Monday, March 21, 2011

Protestant Catholics

Many Catholics are really Protestants, but rather than actually becoming a member of a Protestant community, they try to remake Catholicism into one; with some success over the years, especially since Vatican II.

This article in The Catholic Thing, examines the latest attempt.

An excerpt.

“In anticipation of the visit of Pope Benedict XVI to Germany later this year, more than 200 German “theologians” have issued “The Church in 2011: A Necessary Departure.” In this laborious piece of prose, they explain how the Church has to change. The usual thing . . . ordination of women and so on! The imperative is theirs, based on the imagined “magisterium” of the university. This institutional conceit has been an issue since the sixties, although there have been attempts to try to link it back to the service of the University of Paris in the Middle Ages, when that institution was a center of research on questions that were posed by various bishops.

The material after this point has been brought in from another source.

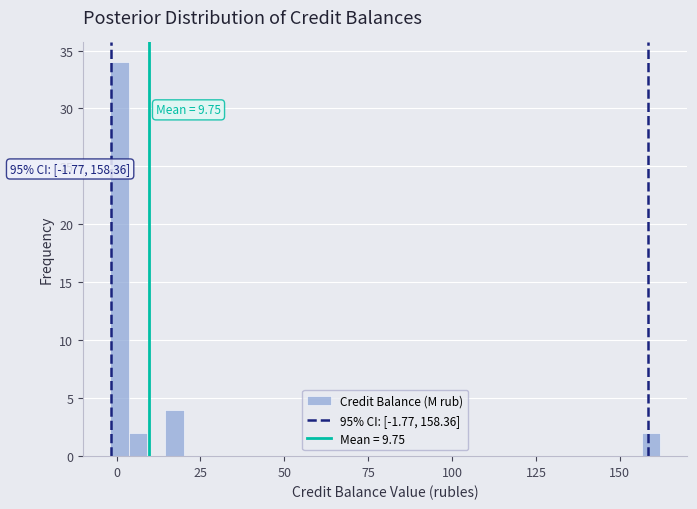

Read against the x-axis, roughly where is the centre of the tallest bar?

0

“Something that the “Catholic theologians” – in inverted commas because it’s difficult to say how such freelancers are related to the historic Catholic Church – do not seem much to consider is that they are in a country with a Protestant majority. Perhaps such a national setup puts pressures on Catholic thinking when people do not take the necessary care to identify where they get their premises.

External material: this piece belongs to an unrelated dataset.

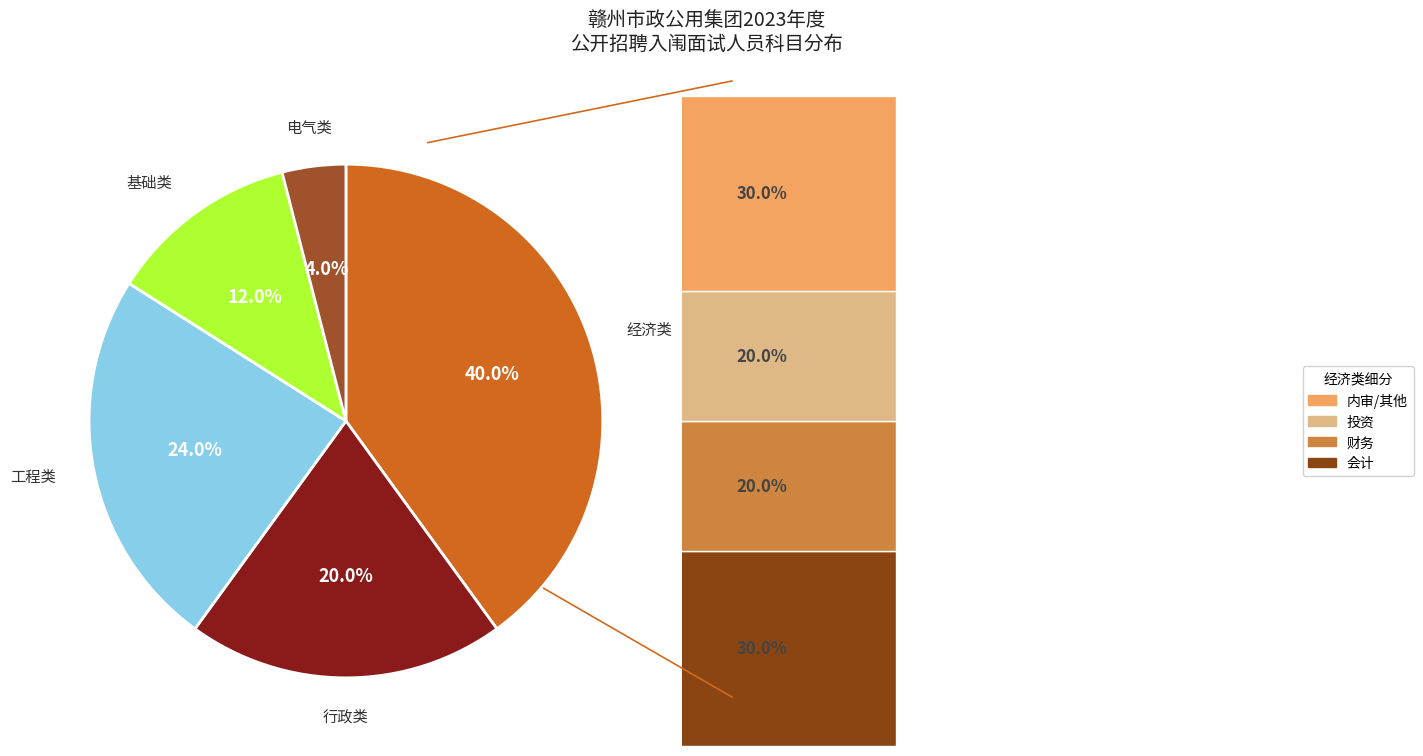

Which slice is the largest?

经济类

“The classic case of course was Karl Rahner, S.J.’s insistence on the ordination of women based on the cultural argument that, if patriarchalism is dead in the culture, then women should be ordained in the Church. This might be plausible if the original choice of apostles was purely cultural. But if we take a step back to THE priest in whose priesthood priests participate, then we come to Christ himself and the non-accidental act of God in incarnating himself as a man, Jesus of Nazareth. Male priests express the male priesthood of Christ. Culture is more of a surface expression, while gender is ontological, i.e., it has to do with our very being. And in this case it is tied to the decision of God to incarnate as a male.

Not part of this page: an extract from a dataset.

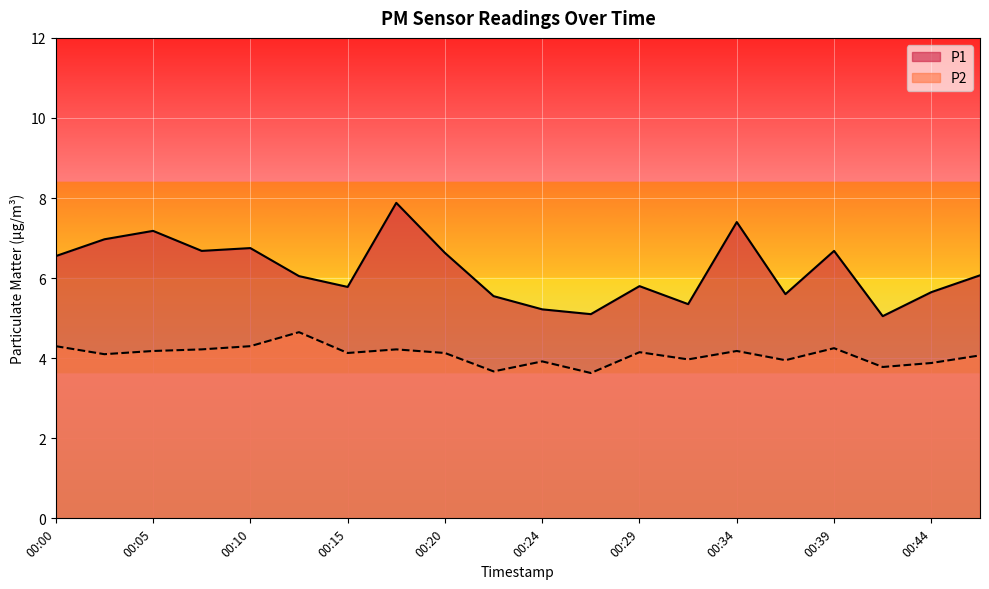

Is the value of P2 at 00:46 greater than the value of P1 at 00:37?

No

“The word Protestant implies defining oneself in reaction against something. It imposes an a priori framework on the formation of concepts. The adversarial stance removes something substantial, namely: “All in the Church must preserve unity in essentials.” (Vatican II) This is not simply an authoritarian statement. Rather, it is authoritative because the truth is unitary and it exists in the “Catholic Church [which] has been endowed with all divinely revealed truth and with all means of grace.” (Vatican II) Of course, the German way is to approach this adversarial structure intellectually and to frame the challenge in an intellectual way.”